The office of the ammunition dump would give us the orders from these various army units in training in B.C. and we would have to ship them whatever we had and what they wanted. Yeah. When they finished their training and went overseas, they would send all their remaining munitions back to us and I had to check them to make sure they were okay still. And if they weren’t, I had to blow them up. Yeah.

I wasn’t as careful as I should have been and I didn’t wear anything over my ears when I was doing that. So I ended up being deaf in one ear. I’d have to tape some explosives to the shell I was blowing up and then have a fuse, which I could light after I got out of the way and put a match to that and get out of the way and then eventually, the shell or whatever it was would blow up.

Well, there was one time when the Japanese had occupied the island of Kiska, which is the Aleutian island off Alaska and we had to supply the Canadian Army going up there with all sorts of explosives and munitions. And then most of it was never used because the Japanese fled and it came back in terrible condition.
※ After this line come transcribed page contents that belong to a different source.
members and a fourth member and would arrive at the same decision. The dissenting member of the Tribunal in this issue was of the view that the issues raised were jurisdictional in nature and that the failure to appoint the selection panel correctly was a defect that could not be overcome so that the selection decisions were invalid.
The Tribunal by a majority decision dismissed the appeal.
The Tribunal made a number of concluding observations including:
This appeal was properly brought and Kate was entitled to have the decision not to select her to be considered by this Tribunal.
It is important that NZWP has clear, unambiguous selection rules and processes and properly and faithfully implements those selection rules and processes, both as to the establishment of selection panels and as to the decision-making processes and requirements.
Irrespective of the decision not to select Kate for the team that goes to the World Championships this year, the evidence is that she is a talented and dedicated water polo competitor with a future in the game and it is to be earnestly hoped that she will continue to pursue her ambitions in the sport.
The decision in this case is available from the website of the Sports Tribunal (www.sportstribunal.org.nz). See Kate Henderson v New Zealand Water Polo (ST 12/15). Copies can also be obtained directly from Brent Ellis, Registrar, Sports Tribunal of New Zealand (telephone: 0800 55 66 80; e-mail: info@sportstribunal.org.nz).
It had been sitting out in the weather and we had to go over it all and dispose of what we didn’t think was usable anymore and so forth.

Mortars were quite different from artillery shells in that they were used over a short distance, relatively short distance, where the troops would fire a mortar off against the enemy but they were close enough for these to have some effect. Whereas on the other hand, the artillery shells were for long distance and grenades were used again when soldiers were fighting the enemy at a relatively short range, where you could just throw a grenade over and it would explode and they could do the same with us. Yeah. When you thought about it, it was all very deadly stuff that we were dealing with, but I hope it did some good to the fellows in training to go overseas.